Page-level text extractions
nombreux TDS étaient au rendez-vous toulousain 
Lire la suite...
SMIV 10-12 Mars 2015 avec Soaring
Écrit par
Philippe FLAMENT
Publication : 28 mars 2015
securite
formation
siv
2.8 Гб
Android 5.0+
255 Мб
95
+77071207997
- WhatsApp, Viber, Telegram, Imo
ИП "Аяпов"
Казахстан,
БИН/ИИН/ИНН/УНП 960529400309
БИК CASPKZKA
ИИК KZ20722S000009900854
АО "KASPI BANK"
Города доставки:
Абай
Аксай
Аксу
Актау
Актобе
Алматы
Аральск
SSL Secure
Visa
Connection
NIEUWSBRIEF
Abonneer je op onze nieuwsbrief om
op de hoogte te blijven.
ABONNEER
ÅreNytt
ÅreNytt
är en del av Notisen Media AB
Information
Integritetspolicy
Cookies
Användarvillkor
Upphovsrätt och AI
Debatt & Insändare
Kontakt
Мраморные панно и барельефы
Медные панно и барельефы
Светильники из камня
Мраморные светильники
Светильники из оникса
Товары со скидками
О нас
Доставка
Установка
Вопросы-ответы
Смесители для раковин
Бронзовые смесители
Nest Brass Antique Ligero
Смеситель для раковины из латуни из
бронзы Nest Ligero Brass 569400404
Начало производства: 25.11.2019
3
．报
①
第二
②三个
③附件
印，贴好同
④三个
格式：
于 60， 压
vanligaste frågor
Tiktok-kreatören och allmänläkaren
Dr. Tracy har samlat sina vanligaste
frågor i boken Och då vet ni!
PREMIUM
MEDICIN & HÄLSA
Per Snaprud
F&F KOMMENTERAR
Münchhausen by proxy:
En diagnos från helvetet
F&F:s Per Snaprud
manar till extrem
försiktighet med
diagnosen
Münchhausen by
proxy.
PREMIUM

◆ **TASK DIRECTIONS**:
Restate each record above word for word.

◆ **YOUR RESPONSE**:
nombreux TDS étaient au rendez-vous toulousain 
Lire la suite...
SMIV 10-12 Mars 2015 avec Soaring
Écrit par
Philippe FLAMENT
Publication : 28 mars 2015
securite
formation
siv
2.8 Гб
Android 5.0+
255 Мб
95
+77071207997
- WhatsApp, Viber, Telegram, Imo
ИП "Аяпов"
Казахстан,
БИН/ИИН/ИНН/УНП 960529400309
БИК CASPKZKA
ИИК KZ20722S000009900854
АО "KASPI BANK"
Города доставки:
Абай
Аксай
Аксу
Актау
Актобе
Алматы
Аральск
SSL Secure
Visa
Connection
NIEUWSBRIEF
Abonneer je op onze nieuwsbrief om
op de hoogte te blijven.
ABONNEER
ÅreNytt
ÅreNytt
är en del av Notisen Media AB
Information
Integritetspolicy
Cookies
Användarvillkor
Upphovsrätt och AI
Debatt & Insändare
Kontakt
Мраморные панно и барельефы
Медные панно и барельефы
Светильники из камня
Мраморные светильники
Светильники из оникса
Товары со скидками
О нас
Доставка
Установка
Вопросы-ответы
Смесители для раковин
Бронзовые смесители
Nest Brass Antique Ligero
Смеситель для раковины из латуни из
бронзы Nest Ligero Brass 569400404
Начало производства: 25.11.2019
3
．报
①
第二
②三个
③附件
印，贴好同
④三个
格式：
于 60， 压
vanligaste frågor
Tiktok-kreatören och allmänläkaren
Dr. Tracy har samlat sina vanligaste
frågor i boken Och då vet ni!
PREMIUM
MEDICIN & HÄLSA
Per Snaprud
F&F KOMMENTERAR
Münchhausen by proxy:
En diagnos från helvetet
F&F:s Per Snaprud
manar till extrem
försiktighet med
diagnosen
Münchhausen by
proxy.
PREMIUM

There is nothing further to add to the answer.